For this exercise, please find the lines in the entries that include the word "Gameplay" and copy them.

--- PROVIDED INFORMATION Enclosed Below ---

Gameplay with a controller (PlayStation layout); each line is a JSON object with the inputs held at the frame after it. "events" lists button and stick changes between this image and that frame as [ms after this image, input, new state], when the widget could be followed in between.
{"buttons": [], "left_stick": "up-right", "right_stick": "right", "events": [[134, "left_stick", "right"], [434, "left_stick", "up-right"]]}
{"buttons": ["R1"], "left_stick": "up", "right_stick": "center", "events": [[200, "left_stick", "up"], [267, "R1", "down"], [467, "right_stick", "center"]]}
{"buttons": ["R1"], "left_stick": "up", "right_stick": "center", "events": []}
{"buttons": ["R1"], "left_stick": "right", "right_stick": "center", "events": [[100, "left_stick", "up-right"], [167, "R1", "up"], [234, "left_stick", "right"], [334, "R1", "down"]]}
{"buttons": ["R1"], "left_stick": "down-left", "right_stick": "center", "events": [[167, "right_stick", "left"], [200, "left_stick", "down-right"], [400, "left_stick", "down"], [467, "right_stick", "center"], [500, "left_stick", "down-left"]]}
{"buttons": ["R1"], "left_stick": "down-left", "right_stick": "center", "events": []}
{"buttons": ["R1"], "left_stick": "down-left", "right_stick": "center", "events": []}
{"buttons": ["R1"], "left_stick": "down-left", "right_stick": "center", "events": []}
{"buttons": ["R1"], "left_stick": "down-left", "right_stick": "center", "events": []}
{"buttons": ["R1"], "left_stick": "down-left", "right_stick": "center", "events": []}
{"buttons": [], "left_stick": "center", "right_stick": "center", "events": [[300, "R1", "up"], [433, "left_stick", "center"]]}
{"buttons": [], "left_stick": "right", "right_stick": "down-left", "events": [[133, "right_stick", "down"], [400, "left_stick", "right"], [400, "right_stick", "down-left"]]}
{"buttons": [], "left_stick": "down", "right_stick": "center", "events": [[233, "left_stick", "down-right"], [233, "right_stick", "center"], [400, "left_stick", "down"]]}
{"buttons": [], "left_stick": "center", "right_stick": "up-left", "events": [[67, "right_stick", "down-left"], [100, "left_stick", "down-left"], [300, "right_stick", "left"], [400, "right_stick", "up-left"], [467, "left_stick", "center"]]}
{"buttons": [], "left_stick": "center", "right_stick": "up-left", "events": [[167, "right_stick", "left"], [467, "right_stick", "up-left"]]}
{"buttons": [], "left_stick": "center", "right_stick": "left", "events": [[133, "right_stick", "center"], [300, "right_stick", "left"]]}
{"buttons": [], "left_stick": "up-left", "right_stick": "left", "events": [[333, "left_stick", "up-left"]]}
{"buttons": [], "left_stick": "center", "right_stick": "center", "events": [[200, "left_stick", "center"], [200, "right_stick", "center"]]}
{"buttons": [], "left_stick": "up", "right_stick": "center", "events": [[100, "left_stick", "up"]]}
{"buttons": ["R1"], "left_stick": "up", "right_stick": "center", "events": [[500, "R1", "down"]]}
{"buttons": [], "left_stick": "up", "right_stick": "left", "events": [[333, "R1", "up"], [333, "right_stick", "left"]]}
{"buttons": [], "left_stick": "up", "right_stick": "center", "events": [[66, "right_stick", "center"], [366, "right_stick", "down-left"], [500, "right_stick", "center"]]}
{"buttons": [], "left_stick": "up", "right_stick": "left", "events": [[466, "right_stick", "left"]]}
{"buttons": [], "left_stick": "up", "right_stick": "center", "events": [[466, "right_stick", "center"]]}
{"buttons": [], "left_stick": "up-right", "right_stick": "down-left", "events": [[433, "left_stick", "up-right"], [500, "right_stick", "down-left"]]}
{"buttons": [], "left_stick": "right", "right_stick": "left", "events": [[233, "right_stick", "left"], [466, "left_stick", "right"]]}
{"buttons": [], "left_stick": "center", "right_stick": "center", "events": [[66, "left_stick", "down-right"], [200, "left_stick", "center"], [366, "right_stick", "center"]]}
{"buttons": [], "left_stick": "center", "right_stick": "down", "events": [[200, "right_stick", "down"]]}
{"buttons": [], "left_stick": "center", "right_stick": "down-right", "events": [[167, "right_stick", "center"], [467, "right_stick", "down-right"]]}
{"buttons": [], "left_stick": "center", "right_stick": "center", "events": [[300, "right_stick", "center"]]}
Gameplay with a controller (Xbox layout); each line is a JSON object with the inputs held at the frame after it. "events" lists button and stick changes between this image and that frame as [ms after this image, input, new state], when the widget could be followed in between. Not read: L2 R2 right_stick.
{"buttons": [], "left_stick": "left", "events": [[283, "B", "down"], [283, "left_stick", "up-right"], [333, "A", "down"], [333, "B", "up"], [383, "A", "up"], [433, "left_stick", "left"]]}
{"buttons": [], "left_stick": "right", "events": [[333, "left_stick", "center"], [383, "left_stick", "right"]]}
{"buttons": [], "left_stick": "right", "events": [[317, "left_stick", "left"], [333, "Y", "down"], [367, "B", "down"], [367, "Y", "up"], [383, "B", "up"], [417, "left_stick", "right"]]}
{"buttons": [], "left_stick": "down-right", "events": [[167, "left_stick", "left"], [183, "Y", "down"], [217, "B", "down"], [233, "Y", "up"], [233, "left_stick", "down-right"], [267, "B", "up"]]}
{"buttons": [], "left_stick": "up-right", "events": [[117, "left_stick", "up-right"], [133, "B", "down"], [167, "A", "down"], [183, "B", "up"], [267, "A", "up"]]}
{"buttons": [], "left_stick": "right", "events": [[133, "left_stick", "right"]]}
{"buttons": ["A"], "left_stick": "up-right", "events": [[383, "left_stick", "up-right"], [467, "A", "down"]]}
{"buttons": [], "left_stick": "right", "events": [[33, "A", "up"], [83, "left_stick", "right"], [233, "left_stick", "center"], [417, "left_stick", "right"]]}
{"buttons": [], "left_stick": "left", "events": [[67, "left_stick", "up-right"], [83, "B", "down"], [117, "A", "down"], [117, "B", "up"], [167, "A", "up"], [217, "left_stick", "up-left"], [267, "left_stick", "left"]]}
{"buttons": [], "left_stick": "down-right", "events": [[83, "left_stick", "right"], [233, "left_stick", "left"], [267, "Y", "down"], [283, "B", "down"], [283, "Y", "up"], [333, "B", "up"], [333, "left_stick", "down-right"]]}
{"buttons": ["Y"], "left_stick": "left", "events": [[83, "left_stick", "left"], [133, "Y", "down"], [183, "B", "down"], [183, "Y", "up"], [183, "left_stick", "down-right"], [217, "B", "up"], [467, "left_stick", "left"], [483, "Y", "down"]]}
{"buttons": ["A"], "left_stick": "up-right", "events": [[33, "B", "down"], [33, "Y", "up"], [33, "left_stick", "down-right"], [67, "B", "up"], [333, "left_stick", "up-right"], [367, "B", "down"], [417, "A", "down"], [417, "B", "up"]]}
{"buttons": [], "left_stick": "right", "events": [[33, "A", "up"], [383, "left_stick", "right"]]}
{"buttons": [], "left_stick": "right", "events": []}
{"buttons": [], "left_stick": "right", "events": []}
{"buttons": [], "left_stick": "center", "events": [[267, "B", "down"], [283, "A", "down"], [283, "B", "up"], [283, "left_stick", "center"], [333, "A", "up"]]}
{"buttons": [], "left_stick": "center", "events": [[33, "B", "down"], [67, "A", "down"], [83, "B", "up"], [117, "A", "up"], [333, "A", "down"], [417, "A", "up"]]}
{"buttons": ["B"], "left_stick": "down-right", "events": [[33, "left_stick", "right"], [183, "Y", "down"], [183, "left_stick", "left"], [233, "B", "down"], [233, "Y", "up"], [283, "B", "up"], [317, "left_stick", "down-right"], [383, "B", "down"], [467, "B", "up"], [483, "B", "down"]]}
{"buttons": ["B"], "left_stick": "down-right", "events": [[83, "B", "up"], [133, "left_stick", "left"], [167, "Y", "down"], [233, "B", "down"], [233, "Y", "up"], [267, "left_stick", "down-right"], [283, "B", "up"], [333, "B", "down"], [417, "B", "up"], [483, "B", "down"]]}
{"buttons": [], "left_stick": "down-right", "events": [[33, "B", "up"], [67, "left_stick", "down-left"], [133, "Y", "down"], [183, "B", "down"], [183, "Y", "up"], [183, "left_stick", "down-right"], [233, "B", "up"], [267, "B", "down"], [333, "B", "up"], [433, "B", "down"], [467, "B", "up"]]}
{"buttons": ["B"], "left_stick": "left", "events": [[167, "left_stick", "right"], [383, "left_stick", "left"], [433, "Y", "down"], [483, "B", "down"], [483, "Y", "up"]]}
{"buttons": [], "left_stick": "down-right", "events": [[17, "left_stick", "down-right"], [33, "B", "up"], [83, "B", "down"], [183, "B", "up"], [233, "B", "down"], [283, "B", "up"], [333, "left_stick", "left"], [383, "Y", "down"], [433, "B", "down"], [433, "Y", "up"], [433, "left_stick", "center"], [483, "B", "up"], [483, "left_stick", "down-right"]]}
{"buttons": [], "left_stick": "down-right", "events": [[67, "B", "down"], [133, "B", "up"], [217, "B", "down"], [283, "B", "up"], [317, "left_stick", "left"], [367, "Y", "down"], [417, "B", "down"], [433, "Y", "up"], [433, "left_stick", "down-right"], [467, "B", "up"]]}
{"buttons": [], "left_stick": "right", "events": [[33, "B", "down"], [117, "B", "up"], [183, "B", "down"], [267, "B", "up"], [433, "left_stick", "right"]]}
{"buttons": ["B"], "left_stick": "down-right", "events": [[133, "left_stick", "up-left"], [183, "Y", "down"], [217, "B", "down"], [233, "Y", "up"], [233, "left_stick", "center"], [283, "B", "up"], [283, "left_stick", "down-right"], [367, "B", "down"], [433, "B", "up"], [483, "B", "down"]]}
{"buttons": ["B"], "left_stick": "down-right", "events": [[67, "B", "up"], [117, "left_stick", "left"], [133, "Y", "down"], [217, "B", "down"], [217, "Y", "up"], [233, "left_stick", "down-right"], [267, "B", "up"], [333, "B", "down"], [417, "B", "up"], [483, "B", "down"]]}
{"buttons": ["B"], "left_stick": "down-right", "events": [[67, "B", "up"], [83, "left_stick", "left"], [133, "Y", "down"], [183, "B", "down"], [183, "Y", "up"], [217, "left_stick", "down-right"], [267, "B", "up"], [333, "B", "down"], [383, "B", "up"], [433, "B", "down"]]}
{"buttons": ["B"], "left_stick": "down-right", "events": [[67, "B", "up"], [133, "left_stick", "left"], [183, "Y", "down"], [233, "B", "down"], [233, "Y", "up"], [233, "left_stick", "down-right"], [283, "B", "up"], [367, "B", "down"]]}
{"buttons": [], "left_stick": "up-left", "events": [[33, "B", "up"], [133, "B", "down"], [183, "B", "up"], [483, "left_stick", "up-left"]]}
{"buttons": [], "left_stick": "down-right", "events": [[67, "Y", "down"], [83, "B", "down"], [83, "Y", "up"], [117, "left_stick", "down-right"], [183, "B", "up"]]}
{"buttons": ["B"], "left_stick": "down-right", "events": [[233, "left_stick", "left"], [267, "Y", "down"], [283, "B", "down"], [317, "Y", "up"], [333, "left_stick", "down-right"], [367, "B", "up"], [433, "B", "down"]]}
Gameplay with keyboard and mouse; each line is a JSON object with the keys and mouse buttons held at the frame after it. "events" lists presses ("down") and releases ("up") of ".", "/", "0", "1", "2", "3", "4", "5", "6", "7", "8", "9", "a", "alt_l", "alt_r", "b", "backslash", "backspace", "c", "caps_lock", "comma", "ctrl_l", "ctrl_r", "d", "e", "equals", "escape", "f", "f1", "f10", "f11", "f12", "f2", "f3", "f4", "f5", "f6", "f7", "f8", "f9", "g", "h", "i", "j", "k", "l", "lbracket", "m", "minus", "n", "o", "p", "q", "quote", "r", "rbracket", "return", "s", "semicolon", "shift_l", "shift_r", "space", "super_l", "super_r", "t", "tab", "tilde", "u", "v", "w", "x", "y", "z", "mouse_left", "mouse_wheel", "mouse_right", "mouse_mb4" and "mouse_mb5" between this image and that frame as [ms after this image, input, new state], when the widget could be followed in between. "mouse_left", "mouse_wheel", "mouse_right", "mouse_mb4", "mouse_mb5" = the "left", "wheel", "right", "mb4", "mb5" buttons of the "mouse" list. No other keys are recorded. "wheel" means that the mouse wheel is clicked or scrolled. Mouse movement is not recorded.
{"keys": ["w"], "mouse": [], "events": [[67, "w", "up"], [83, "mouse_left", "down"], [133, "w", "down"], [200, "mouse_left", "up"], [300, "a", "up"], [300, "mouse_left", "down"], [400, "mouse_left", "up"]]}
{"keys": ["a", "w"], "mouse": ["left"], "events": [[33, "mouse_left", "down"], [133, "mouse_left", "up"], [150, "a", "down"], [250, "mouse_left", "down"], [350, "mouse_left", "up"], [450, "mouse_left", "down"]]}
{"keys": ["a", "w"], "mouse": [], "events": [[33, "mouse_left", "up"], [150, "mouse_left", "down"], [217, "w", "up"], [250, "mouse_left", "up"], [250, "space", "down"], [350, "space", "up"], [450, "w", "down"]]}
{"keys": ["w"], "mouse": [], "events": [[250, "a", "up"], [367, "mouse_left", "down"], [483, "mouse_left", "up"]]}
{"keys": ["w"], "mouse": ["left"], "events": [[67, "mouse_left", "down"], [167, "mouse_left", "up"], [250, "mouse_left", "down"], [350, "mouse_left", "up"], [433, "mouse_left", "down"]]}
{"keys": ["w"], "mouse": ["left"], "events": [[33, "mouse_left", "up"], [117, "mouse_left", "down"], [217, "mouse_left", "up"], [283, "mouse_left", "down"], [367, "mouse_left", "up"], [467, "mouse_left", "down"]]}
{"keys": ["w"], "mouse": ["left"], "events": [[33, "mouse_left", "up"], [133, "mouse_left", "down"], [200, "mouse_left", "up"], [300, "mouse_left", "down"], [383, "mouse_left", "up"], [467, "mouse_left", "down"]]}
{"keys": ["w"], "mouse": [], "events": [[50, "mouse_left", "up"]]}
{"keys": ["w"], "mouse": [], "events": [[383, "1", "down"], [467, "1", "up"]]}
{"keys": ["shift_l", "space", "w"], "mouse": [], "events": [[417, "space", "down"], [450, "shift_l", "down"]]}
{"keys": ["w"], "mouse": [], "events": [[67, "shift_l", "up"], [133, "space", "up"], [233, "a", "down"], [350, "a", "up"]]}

--- End of Enclosed PROVIDED INFORMATION ---

SOLUTION TO THE EXERCISE
Gameplay with a controller (PlayStation layout); each line is a JSON object with the inputs held at the frame after it. "events" lists button and stick changes between this image and that frame as [ms after this image, input, new state], when the widget could be followed in between.
Gameplay with a controller (Xbox layout); each line is a JSON object with the inputs held at the frame after it. "events" lists button and stick changes between this image and that frame as [ms after this image, input, new state], when the widget could be followed in between. Not read: L2 R2 right_stick.
Gameplay with keyboard and mouse; each line is a JSON object with the keys and mouse buttons held at the frame after it. "events" lists presses ("down") and releases ("up") of ".", "/", "0", "1", "2", "3", "4", "5", "6", "7", "8", "9", "a", "alt_l", "alt_r", "b", "backslash", "backspace", "c", "caps_lock", "comma", "ctrl_l", "ctrl_r", "d", "e", "equals", "escape", "f", "f1", "f10", "f11", "f12", "f2", "f3", "f4", "f5", "f6", "f7", "f8", "f9", "g", "h", "i", "j", "k", "l", "lbracket", "m", "minus", "n", "o", "p", "q", "quote", "r", "rbracket", "return", "s", "semicolon", "shift_l", "shift_r", "space", "super_l", "super_r", "t", "tab", "tilde", "u", "v", "w", "x", "y", "z", "mouse_left", "mouse_wheel", "mouse_right", "mouse_mb4" and "mouse_mb5" between this image and that frame as [ms after this image, input, new state], when the widget could be followed in between. "mouse_left", "mouse_wheel", "mouse_right", "mouse_mb4", "mouse_mb5" = the "left", "wheel", "right", "mb4", "mb5" buttons of the "mouse" list. No other keys are recorded. "wheel" means that the mouse wheel is clicked or scrolled. Mouse movement is not recorded.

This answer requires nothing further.